Mostly gave up coffee after one too many ‘cold turkey’ days when I didn’t have any for some reason. I only drink it at my parents’ house now – they have a filter machine (though my mother drinks Asda-brand freeze dried granules – >sighMostly gave up coffee after one too many ‘cold turkey’ days when I didn’t have any for some reason. I only drink it at my parents’ house now – they have a filter machine (though my mother drinks Asda-brand freeze dried granules – >sighMostly gave up coffee after one too many ‘cold turkey’ days when I didn’t have any for some reason. I only drink it at my parents’ house now – they have a filter machine (though my mother drinks Asda-brand freeze dried granules – >sighMostly gave up coffee after one too many ‘cold turkey’ days when I didn’t have any for some reason. I only drink it at my parents’ house now – they have a filter machine (though my mother drinks Asda-brand freeze dried granules – >sigh<)
Of course, I’m best known for drinking Pepsi Max by the case full these days. Though I have Red Bull when needed – to stay awake AND keep that F1 team going.
The best bit is when, a year down the line, somebody accidentally gives you a cup of tea with a couple of sugars in it, you think it won’t be too bad, start drinking it, and spit it out because it tastes of syrup and oh my god, how did you ever drink this?
broke the sugar habit in tea a while back. still like one spoonful in coffee (at work, not allowed at home. Tend to have green tea more now, no sugar, no milk. great once your used to it.
BTW if (brown) tea is Nick Cave, Green Tea must be Rufus Wainwright :)
Bloggers love minutae (sp?).
One of my most commented posts was about toenails. Who knew!

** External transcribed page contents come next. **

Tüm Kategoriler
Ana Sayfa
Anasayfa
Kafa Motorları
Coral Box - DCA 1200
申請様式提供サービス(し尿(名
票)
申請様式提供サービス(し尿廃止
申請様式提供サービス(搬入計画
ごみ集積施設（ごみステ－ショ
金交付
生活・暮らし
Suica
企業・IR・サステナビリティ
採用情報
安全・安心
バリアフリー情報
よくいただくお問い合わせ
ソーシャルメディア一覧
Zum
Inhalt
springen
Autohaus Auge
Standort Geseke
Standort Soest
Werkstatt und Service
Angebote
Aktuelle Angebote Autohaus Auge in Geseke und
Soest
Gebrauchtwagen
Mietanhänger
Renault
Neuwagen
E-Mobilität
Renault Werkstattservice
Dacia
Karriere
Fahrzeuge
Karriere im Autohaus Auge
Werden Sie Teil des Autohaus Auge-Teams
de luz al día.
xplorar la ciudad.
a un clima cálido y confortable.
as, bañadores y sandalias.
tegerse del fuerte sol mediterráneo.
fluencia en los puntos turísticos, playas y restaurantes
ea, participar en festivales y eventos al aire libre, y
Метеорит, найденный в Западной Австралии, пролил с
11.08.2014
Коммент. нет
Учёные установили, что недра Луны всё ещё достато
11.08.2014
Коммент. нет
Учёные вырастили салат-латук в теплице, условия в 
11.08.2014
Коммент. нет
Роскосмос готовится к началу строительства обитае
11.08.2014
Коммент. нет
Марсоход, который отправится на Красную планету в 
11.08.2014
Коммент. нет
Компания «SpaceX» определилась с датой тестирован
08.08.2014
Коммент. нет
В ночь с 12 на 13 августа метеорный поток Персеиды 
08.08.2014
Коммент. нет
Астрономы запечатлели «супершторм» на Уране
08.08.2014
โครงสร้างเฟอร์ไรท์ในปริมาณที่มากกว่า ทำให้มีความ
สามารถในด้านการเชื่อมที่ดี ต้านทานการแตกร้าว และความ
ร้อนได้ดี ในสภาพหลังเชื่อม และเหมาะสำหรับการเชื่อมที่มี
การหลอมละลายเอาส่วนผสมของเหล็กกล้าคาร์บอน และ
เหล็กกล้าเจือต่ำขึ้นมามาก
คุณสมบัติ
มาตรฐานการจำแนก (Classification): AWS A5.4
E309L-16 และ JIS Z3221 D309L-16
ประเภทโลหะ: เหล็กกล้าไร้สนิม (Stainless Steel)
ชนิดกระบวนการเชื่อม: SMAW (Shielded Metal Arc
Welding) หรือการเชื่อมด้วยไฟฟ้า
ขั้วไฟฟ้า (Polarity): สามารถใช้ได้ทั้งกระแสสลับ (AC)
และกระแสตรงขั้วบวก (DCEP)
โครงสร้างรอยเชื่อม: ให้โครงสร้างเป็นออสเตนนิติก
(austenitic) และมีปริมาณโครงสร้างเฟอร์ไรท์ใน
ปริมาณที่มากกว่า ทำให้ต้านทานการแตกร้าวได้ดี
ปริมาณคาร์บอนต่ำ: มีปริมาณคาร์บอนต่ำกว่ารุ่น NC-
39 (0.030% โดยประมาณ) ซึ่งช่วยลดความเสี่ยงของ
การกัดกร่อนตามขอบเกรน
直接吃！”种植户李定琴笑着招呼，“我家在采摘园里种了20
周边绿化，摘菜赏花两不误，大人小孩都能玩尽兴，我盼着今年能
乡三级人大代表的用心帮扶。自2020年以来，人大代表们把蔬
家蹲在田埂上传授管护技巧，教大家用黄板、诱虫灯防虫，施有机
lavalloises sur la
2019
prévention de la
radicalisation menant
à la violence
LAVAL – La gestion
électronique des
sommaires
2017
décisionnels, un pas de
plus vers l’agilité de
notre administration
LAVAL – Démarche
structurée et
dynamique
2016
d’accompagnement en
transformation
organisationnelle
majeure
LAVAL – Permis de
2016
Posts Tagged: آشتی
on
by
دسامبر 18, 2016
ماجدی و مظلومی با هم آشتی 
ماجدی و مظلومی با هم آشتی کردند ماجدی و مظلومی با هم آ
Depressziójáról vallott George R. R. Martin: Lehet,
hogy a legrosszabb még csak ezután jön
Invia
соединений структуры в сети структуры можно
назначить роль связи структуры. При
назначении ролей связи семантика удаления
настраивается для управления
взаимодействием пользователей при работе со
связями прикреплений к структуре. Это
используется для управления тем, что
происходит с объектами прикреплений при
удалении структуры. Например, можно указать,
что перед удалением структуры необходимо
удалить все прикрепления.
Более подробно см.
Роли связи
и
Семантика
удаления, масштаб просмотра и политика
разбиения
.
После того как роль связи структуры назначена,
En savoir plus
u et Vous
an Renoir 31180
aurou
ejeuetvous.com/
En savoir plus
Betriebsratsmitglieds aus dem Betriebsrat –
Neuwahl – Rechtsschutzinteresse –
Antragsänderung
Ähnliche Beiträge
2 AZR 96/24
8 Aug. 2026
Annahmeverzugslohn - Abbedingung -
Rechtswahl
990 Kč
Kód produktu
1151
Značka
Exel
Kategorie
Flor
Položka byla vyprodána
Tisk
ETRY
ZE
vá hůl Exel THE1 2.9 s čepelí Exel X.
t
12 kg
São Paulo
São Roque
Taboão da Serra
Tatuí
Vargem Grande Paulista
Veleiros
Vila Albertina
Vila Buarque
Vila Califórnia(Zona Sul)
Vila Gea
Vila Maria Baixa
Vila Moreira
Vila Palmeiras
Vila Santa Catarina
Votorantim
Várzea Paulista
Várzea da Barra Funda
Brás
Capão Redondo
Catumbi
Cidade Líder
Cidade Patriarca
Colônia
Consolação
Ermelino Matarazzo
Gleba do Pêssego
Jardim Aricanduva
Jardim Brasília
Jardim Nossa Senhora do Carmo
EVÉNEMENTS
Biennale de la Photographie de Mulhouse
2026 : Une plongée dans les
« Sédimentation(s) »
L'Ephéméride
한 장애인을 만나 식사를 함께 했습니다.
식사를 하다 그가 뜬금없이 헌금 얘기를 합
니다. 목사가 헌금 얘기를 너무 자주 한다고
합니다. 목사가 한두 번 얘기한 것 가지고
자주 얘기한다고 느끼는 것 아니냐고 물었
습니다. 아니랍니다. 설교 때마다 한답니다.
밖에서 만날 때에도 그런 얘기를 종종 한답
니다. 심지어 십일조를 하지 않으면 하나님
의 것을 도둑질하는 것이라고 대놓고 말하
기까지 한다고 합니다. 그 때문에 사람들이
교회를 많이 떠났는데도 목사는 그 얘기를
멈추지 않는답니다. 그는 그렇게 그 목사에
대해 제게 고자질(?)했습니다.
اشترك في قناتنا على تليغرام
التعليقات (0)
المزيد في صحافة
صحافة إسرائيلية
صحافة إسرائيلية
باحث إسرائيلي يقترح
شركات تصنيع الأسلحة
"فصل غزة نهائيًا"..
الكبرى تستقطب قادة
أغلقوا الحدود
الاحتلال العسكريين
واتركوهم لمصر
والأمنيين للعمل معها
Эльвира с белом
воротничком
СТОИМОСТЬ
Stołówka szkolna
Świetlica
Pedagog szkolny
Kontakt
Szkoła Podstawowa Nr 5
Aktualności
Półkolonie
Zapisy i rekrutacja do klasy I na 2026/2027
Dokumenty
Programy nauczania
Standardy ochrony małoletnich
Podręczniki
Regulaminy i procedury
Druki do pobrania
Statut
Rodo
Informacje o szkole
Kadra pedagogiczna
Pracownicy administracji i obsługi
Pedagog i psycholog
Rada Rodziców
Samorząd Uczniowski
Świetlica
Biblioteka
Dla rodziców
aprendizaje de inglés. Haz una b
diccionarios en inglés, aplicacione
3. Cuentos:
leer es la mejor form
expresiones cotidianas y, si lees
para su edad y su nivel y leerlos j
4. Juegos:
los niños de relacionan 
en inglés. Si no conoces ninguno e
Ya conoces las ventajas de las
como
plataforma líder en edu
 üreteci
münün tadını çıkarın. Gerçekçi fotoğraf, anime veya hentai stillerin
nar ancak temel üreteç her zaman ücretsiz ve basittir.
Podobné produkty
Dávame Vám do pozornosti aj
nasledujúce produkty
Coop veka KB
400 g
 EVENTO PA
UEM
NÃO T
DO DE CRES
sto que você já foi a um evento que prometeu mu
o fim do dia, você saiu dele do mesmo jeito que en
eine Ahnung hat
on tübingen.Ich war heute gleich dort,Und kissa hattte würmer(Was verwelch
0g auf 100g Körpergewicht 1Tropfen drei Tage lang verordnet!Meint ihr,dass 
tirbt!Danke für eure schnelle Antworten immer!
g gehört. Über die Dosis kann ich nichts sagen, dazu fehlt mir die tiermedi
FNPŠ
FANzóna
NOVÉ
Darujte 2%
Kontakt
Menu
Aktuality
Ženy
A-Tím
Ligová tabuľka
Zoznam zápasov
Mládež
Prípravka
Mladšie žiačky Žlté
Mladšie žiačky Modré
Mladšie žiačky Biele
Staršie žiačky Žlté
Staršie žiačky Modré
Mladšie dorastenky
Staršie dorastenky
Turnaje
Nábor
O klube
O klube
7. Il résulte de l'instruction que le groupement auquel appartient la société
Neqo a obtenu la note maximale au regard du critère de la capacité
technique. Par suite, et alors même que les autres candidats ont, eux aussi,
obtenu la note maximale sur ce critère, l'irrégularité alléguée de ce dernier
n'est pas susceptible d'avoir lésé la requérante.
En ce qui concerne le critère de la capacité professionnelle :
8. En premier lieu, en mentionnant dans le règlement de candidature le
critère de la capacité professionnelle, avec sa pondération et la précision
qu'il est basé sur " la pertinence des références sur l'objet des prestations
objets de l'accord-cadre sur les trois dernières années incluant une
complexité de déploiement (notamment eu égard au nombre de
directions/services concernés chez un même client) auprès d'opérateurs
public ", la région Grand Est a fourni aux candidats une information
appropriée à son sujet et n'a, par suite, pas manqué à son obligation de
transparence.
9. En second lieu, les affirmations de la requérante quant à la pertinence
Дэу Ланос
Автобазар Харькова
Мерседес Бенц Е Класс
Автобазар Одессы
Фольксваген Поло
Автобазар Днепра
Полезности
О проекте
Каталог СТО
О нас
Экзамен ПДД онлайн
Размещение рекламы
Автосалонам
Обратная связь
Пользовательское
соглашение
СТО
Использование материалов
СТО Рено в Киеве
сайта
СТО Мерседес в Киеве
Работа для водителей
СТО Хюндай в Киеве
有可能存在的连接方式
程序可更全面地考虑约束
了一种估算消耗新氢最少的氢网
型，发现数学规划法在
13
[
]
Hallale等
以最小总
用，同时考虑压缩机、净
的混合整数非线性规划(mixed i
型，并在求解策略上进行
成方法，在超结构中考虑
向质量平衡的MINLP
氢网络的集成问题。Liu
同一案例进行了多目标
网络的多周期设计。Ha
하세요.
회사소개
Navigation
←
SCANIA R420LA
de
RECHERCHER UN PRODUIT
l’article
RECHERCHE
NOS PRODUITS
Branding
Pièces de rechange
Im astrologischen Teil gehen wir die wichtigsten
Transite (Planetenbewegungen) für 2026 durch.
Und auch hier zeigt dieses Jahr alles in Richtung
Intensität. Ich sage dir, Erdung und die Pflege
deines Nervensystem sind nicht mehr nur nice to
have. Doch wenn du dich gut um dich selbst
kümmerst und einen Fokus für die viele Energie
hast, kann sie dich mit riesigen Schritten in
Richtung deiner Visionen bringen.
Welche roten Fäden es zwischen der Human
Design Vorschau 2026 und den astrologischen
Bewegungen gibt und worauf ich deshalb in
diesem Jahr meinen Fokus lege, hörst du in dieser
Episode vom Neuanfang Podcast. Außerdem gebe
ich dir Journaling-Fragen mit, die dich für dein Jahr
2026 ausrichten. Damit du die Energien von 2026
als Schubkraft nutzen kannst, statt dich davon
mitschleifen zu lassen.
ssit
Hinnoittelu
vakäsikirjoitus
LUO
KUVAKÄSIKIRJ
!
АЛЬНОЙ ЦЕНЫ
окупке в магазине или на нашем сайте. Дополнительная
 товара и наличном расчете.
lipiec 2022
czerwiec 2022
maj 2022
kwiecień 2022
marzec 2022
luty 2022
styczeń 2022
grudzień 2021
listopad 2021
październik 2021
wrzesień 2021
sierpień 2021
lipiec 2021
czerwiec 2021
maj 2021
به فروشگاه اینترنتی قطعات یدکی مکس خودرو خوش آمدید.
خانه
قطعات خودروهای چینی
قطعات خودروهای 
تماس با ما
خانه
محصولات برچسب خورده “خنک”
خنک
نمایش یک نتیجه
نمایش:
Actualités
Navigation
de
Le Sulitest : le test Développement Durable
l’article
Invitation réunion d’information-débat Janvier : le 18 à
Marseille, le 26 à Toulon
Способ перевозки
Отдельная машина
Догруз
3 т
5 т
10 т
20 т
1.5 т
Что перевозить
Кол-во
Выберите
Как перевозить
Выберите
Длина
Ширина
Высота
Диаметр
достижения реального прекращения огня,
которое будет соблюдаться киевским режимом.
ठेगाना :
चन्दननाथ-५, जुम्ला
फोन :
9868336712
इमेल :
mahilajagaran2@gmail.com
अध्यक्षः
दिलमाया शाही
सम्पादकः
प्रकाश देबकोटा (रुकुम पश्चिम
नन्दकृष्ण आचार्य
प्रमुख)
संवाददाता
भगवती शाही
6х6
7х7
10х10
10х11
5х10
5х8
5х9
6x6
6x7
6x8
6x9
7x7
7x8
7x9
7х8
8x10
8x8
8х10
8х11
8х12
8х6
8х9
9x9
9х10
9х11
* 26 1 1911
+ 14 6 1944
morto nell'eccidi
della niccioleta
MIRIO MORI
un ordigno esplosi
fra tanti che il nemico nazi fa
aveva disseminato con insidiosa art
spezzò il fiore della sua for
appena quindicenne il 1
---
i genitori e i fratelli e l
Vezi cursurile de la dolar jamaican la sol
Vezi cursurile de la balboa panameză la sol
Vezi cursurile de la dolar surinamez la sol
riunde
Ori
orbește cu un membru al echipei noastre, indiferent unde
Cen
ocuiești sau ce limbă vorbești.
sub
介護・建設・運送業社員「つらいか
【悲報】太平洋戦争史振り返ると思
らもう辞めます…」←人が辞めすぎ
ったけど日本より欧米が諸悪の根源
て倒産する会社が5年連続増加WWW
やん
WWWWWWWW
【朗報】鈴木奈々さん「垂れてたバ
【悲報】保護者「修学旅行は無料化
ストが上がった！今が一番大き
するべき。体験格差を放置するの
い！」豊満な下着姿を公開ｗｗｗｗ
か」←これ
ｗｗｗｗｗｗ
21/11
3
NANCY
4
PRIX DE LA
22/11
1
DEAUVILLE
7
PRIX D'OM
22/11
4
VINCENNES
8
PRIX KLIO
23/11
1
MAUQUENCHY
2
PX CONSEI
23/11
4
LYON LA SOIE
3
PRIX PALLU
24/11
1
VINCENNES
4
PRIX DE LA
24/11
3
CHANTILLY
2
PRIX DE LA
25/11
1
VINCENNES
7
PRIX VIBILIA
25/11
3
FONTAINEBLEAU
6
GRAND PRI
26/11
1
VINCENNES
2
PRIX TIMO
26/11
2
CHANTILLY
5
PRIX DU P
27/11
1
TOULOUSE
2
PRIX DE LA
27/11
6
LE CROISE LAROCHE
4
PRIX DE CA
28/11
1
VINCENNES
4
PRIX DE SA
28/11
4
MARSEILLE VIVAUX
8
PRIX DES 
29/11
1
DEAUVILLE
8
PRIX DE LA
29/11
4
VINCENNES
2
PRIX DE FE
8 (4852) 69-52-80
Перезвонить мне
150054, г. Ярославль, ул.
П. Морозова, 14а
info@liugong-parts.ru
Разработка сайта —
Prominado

Anyway, I should be swearing at you, right, you filthy tea drinker you, your mother is a hamster and your father smells of elderberries!!!
dave shelton: yes, i do mean three tablespoons. at the end there is 1/2″ of sugar sludge, which i do not consume (i just add more tea!).
there’s a place near my house that sells those pyramid pg tips bags. they are wonderful.
green tea? YIK.
Tea in the house. Coffee while out. It’s the natural way. I’ve lost faith in instant coffee, I think since taking my coffee black. Milk in first in tea. The sugar thing went out of the window years ago. I can appreciate some people’s reservations, but the coffee you can get on the high street in the UK these days is a million times better than the stuff that blighted our nation only ten years ago. Coffee made with hot milk where a layer of skin formed and stuck to your lip. Nasty stuff. There is such a thing as progress!
Ha ha ha Pete- I saw ’17 comments’ at the bottom of this post and thought the same thing as you- clearly we should all eschew our well-thought-out editorials on the state of the nation in favour of stories about Tea And Other National Obsessions. I once wrote a lovingly crafted and heartfelt post about Racism In The Workplace (go and find it, it really is good, it is called ‘the conversation’!) which garnered precisely one comment (and an obscure, tongue-in-cheek one at that)- while 500 words posted in haste about the pies at Stockport County might lead to a veritable round-table of erudite commentistas emerging from the shadows.
And I will have mine with 2 sugars please by the way- just ever-so-slightly heaped.
Pete, does this mean I no longer need to keep a bag of sugar at the back of the cupboard ready for your occasional visits? :)
Tea has more caffeine than coffee? I did not know that… I definitely drink more tea than coffee, usually a cup with breakfast. I only use one small teaspoon (if that) of sugar and a spot of milk. And as far as coffee goes, it all depends on what kind it is, sometimes I just put a bit of creamer in it, other’s just a small teaspoon (again if that) of sugar. I actually like to taste the coffee and tea so I could probably do without sugar at all and drink them just fine. However, 3 tablespoons of sugar is just insane! :)
This idea really works. Give it a try!